By the time you have turned the final page of this book, you will be a confident computer vision practitioner, armed with a comprehensive grasp of core principles and the ability to apply cutting-edge techniques to solve real-world problems. You will be prepared to develop innovative solutions across a broad spectrum of computer vision challenges, actively contributing to the ongoing advancements in this dynamic field.
WHAT YOU WILL LEARN
● Use PyTorch for both basic and advanced image processing.
● Build object detection models using CNNs and modern frameworks.
● Apply multi-task and multi-instance learning to complex datasets.
● Develop segmentation models, including panoptic segmentation.
● Improve feature representation with metric learning and bilinear pooling.
● Explore transformers and self-supervised learning for computer vision.
WHO THIS BOOK IS FOR
This book is for data scientists, AI practitioners, and researchers with a basic understanding of Python programming and ML concepts. Familiarity with deep learning frameworks like PyTorch and foundational knowledge of computer vision will help readers fully grasp the advanced techniques discussed.
商品描述(中文翻譯)
書籍描述
《掌握新時代計算機視覺》是一本全面的指南,探討計算機視覺的最新進展,這個領域使機器不僅能夠看見,還能理解和解釋視覺世界,以越來越複雜的方式引導您從基礎概念到實際應用。
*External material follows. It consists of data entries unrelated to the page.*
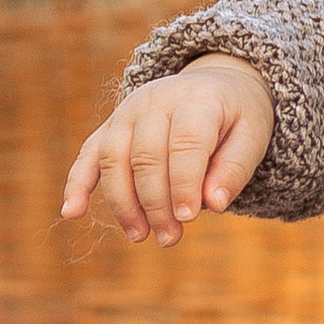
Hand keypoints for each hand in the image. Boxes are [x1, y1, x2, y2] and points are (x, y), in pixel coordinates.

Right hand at [63, 60, 275, 245]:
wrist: (215, 85)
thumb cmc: (236, 118)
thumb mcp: (252, 136)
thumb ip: (234, 169)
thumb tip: (213, 204)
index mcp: (197, 99)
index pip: (185, 143)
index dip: (184, 183)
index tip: (188, 218)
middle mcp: (156, 100)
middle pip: (146, 155)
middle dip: (155, 202)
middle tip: (170, 238)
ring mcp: (128, 111)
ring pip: (114, 157)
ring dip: (123, 202)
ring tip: (140, 235)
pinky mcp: (111, 126)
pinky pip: (88, 154)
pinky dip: (77, 183)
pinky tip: (71, 212)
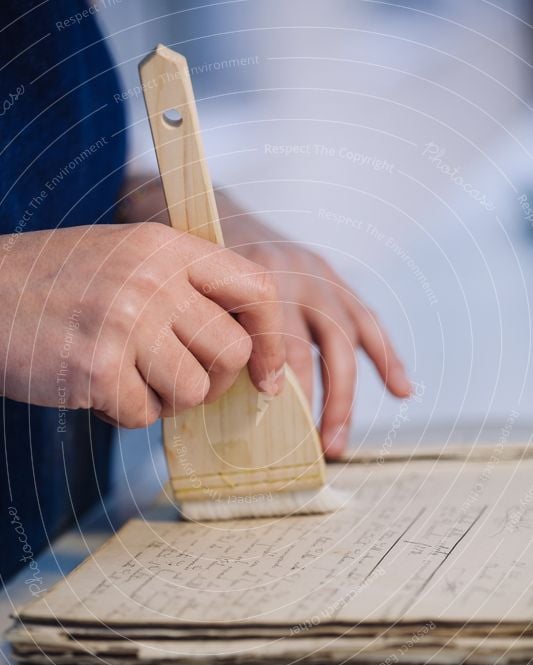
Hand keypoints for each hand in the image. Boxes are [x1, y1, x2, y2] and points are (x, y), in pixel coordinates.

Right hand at [0, 223, 284, 426]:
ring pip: (194, 391)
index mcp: (166, 247)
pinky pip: (144, 414)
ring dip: (165, 399)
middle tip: (178, 380)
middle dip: (213, 381)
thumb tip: (246, 347)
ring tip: (128, 378)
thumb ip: (185, 288)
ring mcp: (126, 322)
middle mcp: (152, 280)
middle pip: (233, 353)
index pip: (257, 289)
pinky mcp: (97, 367)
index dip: (272, 339)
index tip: (266, 374)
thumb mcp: (127, 258)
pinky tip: (96, 388)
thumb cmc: (57, 284)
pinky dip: (124, 412)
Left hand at [117, 176, 410, 455]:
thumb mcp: (193, 289)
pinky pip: (367, 322)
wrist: (209, 207)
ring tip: (338, 441)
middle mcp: (295, 273)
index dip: (279, 376)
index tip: (271, 411)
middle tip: (316, 446)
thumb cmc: (195, 263)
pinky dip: (386, 357)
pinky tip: (403, 390)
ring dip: (346, 396)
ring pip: (345, 341)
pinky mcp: (334, 279)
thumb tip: (220, 395)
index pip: (279, 337)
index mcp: (257, 275)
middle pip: (316, 346)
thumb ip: (212, 330)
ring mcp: (320, 276)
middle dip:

本書探討尖端的計算機視覺技術,從零樣本學習(zero-shot learning)和少樣本學習(few-shot learning)、DETR 和 DINO 進行物體檢測開始。它涵蓋了先進的分割模型,如 Segment Anything 和 Vision Transformers,以及 YOLO 和 CLIP。讀者將使用 PyTorch 學習圖像回歸、多任務學習、多實例學習和深度度量學習。實作的程式碼範例、數據集準備和優化技術幫助將這些方法應用於現實世界的場景。每一章都針對關鍵挑戰,介紹架構創新,並改善物體檢測、分割和視覺-語言任務的性能。
當您翻到本書的最後一頁時,您將成為一位自信的計算機視覺實踐者,擁有對核心原則的全面理解,並能夠應用尖端技術來解決現實世界的問題。您將準備好在廣泛的計算機視覺挑戰中開發創新解決方案,積極貢獻於這個動態領域的持續進步。
您將學到什麼
● 使用 PyTorch 進行基本和高級圖像處理。
● 使用 CNN 和現代框架構建物體檢測模型。
● 將多任務和多實例學習應用於複雜數據集。
● 開發分割模型,包括全景分割(panoptic segmentation)。
● 通過度量學習和雙線性池化(bilinear pooling)改善特徵表示。
● 探索變壓器(transformers)和自我監督學習(self-supervised learning)在計算機視覺中的應用。
本書適合誰閱讀
本書適合數據科學家、人工智慧實踐者和對 Python 程式設計及機器學習(ML)概念有基本了解的研究人員。熟悉深度學習框架如 PyTorch 以及計算機視覺的基礎知識將幫助讀者充分掌握所討論的高級技術。